Hypermethylation of the APC and CDH1 promoters in serum DNA from lung cancer patients often occurred together. Given that hypermethylation of these genes is common in lung cancer, these associations could have occurred by chance alone and should be interpreted with caution. However, a possible interaction between these genes in lung cancer deserves further evaluation. CDH1 methylation occurred more often in patients with tumor sizes < 3 cm (20/24) 83% compared to patients with tumors ≥ 3 cm (24/46) 52%. p=0.01. It is well studied that CDH1 inactivation is related to invasion, metastasis and increased tumor size. So our finding of presence of any CDH1 methylation decreased the probability of tumor size ≥ 3 cm (OR=0.22 (95% CI: 0.06, 0.74), p=0.01) need to be further evaluated.
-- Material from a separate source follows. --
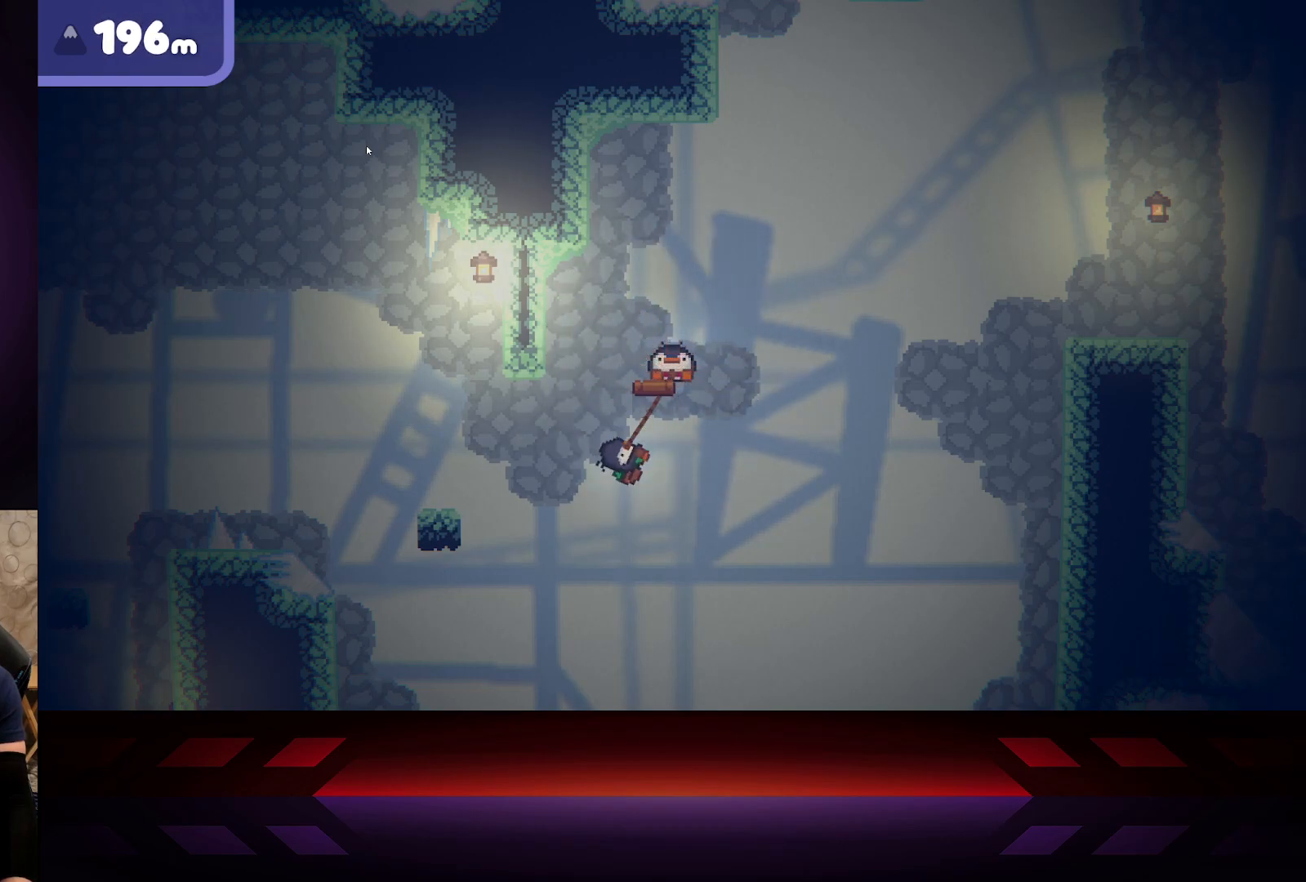
{"buttons": ["X"], "left_stick": "center", "right_stick": "center", "events": []}
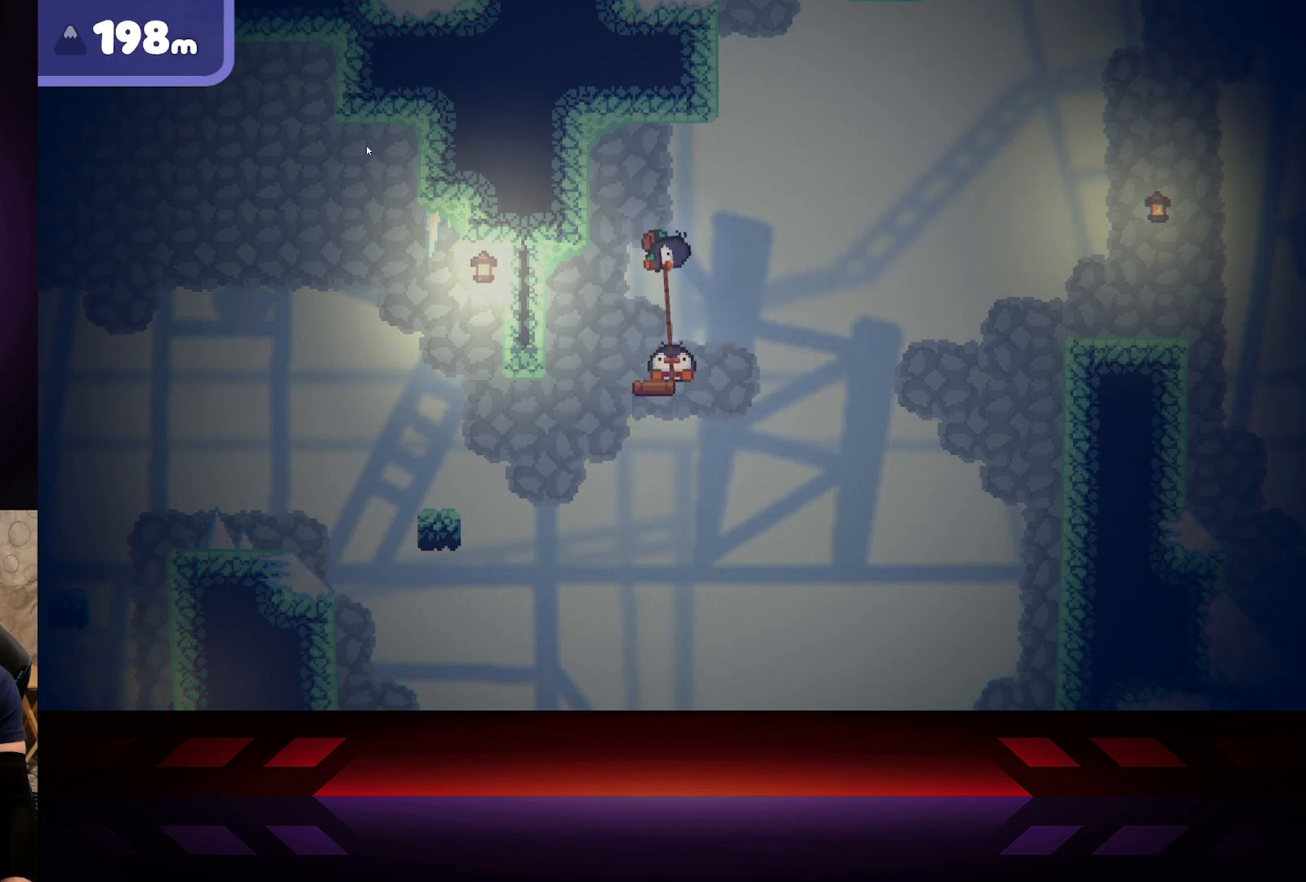
{"buttons": ["X"], "left_stick": "center", "right_stick": "center", "events": []}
To consider the use of serum DNA methylation as a marker in lung cancer active screening, several issues must be considered. Certainly optimal specificity and sensitivity must be achieved before the approach can be used alone or in combination with imaging. It is tempting to combine methylation with promising methods such as low-dose spiral computed tomography (49
). Because one of the serious limitations of low-dose spiral computed tomography is its poor specificity, a combination with serum DNA methylation may overcome this limitation.
Serum DNA methylation is found in early-stage disease (73% and 77% in stage I and stage II respectively) and thus could be tested before invasive procedures after testing in a larger cohort and in a prospective setting. Although further evaluation is essential, the results in this study indicate the substantial usefulness of methylation marker for detection of lung cancer. Further studies are warranted to confirm the accuracy of the approach and search for the best combination of genes for methylation analysis. Moreover, it is important to investigate prospectively whether methylation-positive non-clinical cancer cases will ultimately develop malignancies in the near future.